Content starts

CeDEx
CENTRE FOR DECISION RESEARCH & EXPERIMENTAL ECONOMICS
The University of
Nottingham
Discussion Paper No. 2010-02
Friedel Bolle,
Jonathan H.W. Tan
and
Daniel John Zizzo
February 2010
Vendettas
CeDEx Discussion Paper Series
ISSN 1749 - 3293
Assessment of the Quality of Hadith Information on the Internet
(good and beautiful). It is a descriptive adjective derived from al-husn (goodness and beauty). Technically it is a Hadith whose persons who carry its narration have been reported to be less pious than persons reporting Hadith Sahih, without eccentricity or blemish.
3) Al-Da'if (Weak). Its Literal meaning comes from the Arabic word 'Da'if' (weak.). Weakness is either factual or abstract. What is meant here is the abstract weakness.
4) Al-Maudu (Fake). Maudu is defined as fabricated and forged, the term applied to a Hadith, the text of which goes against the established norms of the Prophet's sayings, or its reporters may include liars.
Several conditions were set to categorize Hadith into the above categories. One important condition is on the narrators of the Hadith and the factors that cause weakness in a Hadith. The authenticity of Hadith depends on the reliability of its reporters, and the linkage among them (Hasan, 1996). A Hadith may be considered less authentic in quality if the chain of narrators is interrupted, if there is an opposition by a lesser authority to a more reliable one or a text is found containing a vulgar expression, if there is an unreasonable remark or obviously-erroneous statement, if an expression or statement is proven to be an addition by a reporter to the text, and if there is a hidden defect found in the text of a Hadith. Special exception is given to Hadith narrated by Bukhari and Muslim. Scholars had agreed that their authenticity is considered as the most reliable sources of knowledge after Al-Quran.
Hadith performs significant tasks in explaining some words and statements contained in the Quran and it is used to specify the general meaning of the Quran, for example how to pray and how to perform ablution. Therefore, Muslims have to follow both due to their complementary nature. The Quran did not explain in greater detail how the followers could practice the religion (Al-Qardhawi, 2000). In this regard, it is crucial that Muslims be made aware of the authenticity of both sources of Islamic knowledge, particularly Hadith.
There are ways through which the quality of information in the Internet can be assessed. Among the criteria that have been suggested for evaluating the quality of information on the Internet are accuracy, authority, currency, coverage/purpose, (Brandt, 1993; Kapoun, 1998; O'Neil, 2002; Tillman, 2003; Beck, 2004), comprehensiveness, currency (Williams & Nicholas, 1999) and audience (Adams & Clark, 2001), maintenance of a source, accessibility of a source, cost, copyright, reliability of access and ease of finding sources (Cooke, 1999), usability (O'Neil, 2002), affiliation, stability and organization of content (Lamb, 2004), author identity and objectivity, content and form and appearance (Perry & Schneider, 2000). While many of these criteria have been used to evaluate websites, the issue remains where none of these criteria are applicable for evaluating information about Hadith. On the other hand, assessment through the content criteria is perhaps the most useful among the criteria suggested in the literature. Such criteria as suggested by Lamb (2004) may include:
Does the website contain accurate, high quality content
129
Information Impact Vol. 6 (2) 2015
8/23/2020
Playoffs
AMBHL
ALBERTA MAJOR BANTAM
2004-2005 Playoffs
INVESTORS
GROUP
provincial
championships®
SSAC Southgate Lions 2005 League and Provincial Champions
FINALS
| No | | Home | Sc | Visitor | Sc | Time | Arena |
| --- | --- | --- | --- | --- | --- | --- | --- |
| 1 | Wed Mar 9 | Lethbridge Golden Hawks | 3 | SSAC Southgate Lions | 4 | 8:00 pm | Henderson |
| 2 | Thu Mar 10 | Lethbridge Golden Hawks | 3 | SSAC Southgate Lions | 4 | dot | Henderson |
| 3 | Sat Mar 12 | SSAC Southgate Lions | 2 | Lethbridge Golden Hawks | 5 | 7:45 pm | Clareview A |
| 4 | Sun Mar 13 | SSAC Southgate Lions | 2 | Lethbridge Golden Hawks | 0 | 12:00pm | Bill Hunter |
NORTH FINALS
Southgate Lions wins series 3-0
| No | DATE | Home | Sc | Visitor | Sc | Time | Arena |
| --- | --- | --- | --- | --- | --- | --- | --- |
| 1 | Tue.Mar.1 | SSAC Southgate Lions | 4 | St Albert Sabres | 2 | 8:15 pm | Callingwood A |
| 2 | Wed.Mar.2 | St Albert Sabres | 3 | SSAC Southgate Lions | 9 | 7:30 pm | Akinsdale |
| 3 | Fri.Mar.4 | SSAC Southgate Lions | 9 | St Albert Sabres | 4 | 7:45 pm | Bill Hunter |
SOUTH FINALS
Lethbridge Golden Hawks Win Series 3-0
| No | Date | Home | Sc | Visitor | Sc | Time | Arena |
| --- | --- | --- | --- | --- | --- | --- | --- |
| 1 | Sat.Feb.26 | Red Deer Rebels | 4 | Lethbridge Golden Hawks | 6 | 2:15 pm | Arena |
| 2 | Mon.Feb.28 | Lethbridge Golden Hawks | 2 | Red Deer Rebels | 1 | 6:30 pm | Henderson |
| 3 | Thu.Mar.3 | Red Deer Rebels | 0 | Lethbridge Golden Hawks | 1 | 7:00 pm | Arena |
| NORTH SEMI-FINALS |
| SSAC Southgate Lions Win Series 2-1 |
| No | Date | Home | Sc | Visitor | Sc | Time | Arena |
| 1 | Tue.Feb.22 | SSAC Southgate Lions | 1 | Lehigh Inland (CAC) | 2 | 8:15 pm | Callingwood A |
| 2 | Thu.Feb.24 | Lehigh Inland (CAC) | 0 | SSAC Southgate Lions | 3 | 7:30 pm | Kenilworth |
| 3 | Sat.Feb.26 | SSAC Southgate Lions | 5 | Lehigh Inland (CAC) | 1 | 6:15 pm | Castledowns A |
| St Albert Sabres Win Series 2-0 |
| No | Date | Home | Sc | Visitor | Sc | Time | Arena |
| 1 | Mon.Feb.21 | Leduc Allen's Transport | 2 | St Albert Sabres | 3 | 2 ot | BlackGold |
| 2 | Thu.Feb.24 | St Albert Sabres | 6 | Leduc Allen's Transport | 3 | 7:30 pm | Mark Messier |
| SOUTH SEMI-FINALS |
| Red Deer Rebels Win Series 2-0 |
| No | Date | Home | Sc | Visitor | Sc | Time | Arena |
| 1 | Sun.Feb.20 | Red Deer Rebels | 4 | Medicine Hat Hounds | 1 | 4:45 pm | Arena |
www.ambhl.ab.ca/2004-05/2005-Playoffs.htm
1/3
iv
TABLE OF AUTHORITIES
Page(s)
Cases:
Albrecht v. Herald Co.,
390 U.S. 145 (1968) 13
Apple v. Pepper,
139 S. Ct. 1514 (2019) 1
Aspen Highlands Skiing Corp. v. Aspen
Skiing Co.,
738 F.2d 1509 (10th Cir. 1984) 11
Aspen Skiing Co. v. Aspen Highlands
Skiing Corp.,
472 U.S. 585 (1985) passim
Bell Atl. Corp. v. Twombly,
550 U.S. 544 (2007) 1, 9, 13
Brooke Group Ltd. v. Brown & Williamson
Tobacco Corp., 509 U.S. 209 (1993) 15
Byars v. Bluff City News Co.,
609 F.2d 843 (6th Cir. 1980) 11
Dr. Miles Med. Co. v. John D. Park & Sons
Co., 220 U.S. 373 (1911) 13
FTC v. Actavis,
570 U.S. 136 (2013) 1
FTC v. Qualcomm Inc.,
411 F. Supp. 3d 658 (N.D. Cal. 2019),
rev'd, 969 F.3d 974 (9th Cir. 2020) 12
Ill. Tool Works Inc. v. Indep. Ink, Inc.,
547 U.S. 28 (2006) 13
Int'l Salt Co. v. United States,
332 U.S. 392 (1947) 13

Content ends

§ TASK OBJECTIVE
Every piece of the data is to be set down again exactly.

§ OUTPUT OF THE EXERCISE
CeDEx
CENTRE FOR DECISION RESEARCH & EXPERIMENTAL ECONOMICS
The University of
Nottingham
Discussion Paper No. 2010-02
Friedel Bolle,
Jonathan H.W. Tan
and
Daniel John Zizzo
February 2010
Vendettas
CeDEx Discussion Paper Series
ISSN 1749 - 3293
Assessment of the Quality of Hadith Information on the Internet
(good and beautiful). It is a descriptive adjective derived from al-husn (goodness and beauty). Technically it is a Hadith whose persons who carry its narration have been reported to be less pious than persons reporting Hadith Sahih, without eccentricity or blemish.
3) Al-Da'if (Weak). Its Literal meaning comes from the Arabic word 'Da'if' (weak.). Weakness is either factual or abstract. What is meant here is the abstract weakness.
4) Al-Maudu (Fake). Maudu is defined as fabricated and forged, the term applied to a Hadith, the text of which goes against the established norms of the Prophet's sayings, or its reporters may include liars.
Several conditions were set to categorize Hadith into the above categories. One important condition is on the narrators of the Hadith and the factors that cause weakness in a Hadith. The authenticity of Hadith depends on the reliability of its reporters, and the linkage among them (Hasan, 1996). A Hadith may be considered less authentic in quality if the chain of narrators is interrupted, if there is an opposition by a lesser authority to a more reliable one or a text is found containing a vulgar expression, if there is an unreasonable remark or obviously-erroneous statement, if an expression or statement is proven to be an addition by a reporter to the text, and if there is a hidden defect found in the text of a Hadith. Special exception is given to Hadith narrated by Bukhari and Muslim. Scholars had agreed that their authenticity is considered as the most reliable sources of knowledge after Al-Quran.
Hadith performs significant tasks in explaining some words and statements contained in the Quran and it is used to specify the general meaning of the Quran, for example how to pray and how to perform ablution. Therefore, Muslims have to follow both due to their complementary nature. The Quran did not explain in greater detail how the followers could practice the religion (Al-Qardhawi, 2000). In this regard, it is crucial that Muslims be made aware of the authenticity of both sources of Islamic knowledge, particularly Hadith.
There are ways through which the quality of information in the Internet can be assessed. Among the criteria that have been suggested for evaluating the quality of information on the Internet are accuracy, authority, currency, coverage/purpose, (Brandt, 1993; Kapoun, 1998; O'Neil, 2002; Tillman, 2003; Beck, 2004), comprehensiveness, currency (Williams & Nicholas, 1999) and audience (Adams & Clark, 2001), maintenance of a source, accessibility of a source, cost, copyright, reliability of access and ease of finding sources (Cooke, 1999), usability (O'Neil, 2002), affiliation, stability and organization of content (Lamb, 2004), author identity and objectivity, content and form and appearance (Perry & Schneider, 2000). While many of these criteria have been used to evaluate websites, the issue remains where none of these criteria are applicable for evaluating information about Hadith. On the other hand, assessment through the content criteria is perhaps the most useful among the criteria suggested in the literature. Such criteria as suggested by Lamb (2004) may include:
Does the website contain accurate, high quality content
129
Information Impact Vol. 6 (2) 2015
8/23/2020
Playoffs
AMBHL
ALBERTA MAJOR BANTAM
2004-2005 Playoffs
INVESTORS
GROUP
provincial
championships®
SSAC Southgate Lions 2005 League and Provincial Champions
FINALS
| No | | Home | Sc | Visitor | Sc | Time | Arena |
| --- | --- | --- | --- | --- | --- | --- | --- |
| 1 | Wed Mar 9 | Lethbridge Golden Hawks | 3 | SSAC Southgate Lions | 4 | 8:00 pm | Henderson |
| 2 | Thu Mar 10 | Lethbridge Golden Hawks | 3 | SSAC Southgate Lions | 4 | dot | Henderson |
| 3 | Sat Mar 12 | SSAC Southgate Lions | 2 | Lethbridge Golden Hawks | 5 | 7:45 pm | Clareview A |
| 4 | Sun Mar 13 | SSAC Southgate Lions | 2 | Lethbridge Golden Hawks | 0 | 12:00pm | Bill Hunter |
NORTH FINALS
Southgate Lions wins series 3-0
| No | DATE | Home | Sc | Visitor | Sc | Time | Arena |
| --- | --- | --- | --- | --- | --- | --- | --- |
| 1 | Tue.Mar.1 | SSAC Southgate Lions | 4 | St Albert Sabres | 2 | 8:15 pm | Callingwood A |
| 2 | Wed.Mar.2 | St Albert Sabres | 3 | SSAC Southgate Lions | 9 | 7:30 pm | Akinsdale |
| 3 | Fri.Mar.4 | SSAC Southgate Lions | 9 | St Albert Sabres | 4 | 7:45 pm | Bill Hunter |
SOUTH FINALS
Lethbridge Golden Hawks Win Series 3-0
| No | Date | Home | Sc | Visitor | Sc | Time | Arena |
| --- | --- | --- | --- | --- | --- | --- | --- |
| 1 | Sat.Feb.26 | Red Deer Rebels | 4 | Lethbridge Golden Hawks | 6 | 2:15 pm | Arena |
| 2 | Mon.Feb.28 | Lethbridge Golden Hawks | 2 | Red Deer Rebels | 1 | 6:30 pm | Henderson |
| 3 | Thu.Mar.3 | Red Deer Rebels | 0 | Lethbridge Golden Hawks | 1 | 7:00 pm | Arena |
| NORTH SEMI-FINALS |
| SSAC Southgate Lions Win Series 2-1 |
| No | Date | Home | Sc | Visitor | Sc | Time | Arena |
| 1 | Tue.Feb.22 | SSAC Southgate Lions | 1 | Lehigh Inland (CAC) | 2 | 8:15 pm | Callingwood A |
| 2 | Thu.Feb.24 | Lehigh Inland (CAC) | 0 | SSAC Southgate Lions | 3 | 7:30 pm | Kenilworth |
| 3 | Sat.Feb.26 | SSAC Southgate Lions | 5 | Lehigh Inland (CAC) | 1 | 6:15 pm | Castledowns A |
| St Albert Sabres Win Series 2-0 |
| No | Date | Home | Sc | Visitor | Sc | Time | Arena |
| 1 | Mon.Feb.21 | Leduc Allen's Transport | 2 | St Albert Sabres | 3 | 2 ot | BlackGold |
| 2 | Thu.Feb.24 | St Albert Sabres | 6 | Leduc Allen's Transport | 3 | 7:30 pm | Mark Messier |
| SOUTH SEMI-FINALS |
| Red Deer Rebels Win Series 2-0 |
| No | Date | Home | Sc | Visitor | Sc | Time | Arena |
| 1 | Sun.Feb.20 | Red Deer Rebels | 4 | Medicine Hat Hounds | 1 | 4:45 pm | Arena |
www.ambhl.ab.ca/2004-05/2005-Playoffs.htm
1/3
iv
TABLE OF AUTHORITIES
Page(s)
Cases:
Albrecht v. Herald Co.,
390 U.S. 145 (1968) 13
Apple v. Pepper,
139 S. Ct. 1514 (2019) 1
Aspen Highlands Skiing Corp. v. Aspen
Skiing Co.,
738 F.2d 1509 (10th Cir. 1984) 11
Aspen Skiing Co. v. Aspen Highlands
Skiing Corp.,
472 U.S. 585 (1985) passim
Bell Atl. Corp. v. Twombly,
550 U.S. 544 (2007) 1, 9, 13
Brooke Group Ltd. v. Brown & Williamson
Tobacco Corp., 509 U.S. 209 (1993) 15
Byars v. Bluff City News Co.,
609 F.2d 843 (6th Cir. 1980) 11
Dr. Miles Med. Co. v. John D. Park & Sons
Co., 220 U.S. 373 (1911) 13
FTC v. Actavis,
570 U.S. 136 (2013) 1
FTC v. Qualcomm Inc.,
411 F. Supp. 3d 658 (N.D. Cal. 2019),
rev'd, 969 F.3d 974 (9th Cir. 2020) 12
Ill. Tool Works Inc. v. Indep. Ink, Inc.,
547 U.S. 28 (2006) 13
Int'l Salt Co. v. United States,
332 U.S. 392 (1947) 13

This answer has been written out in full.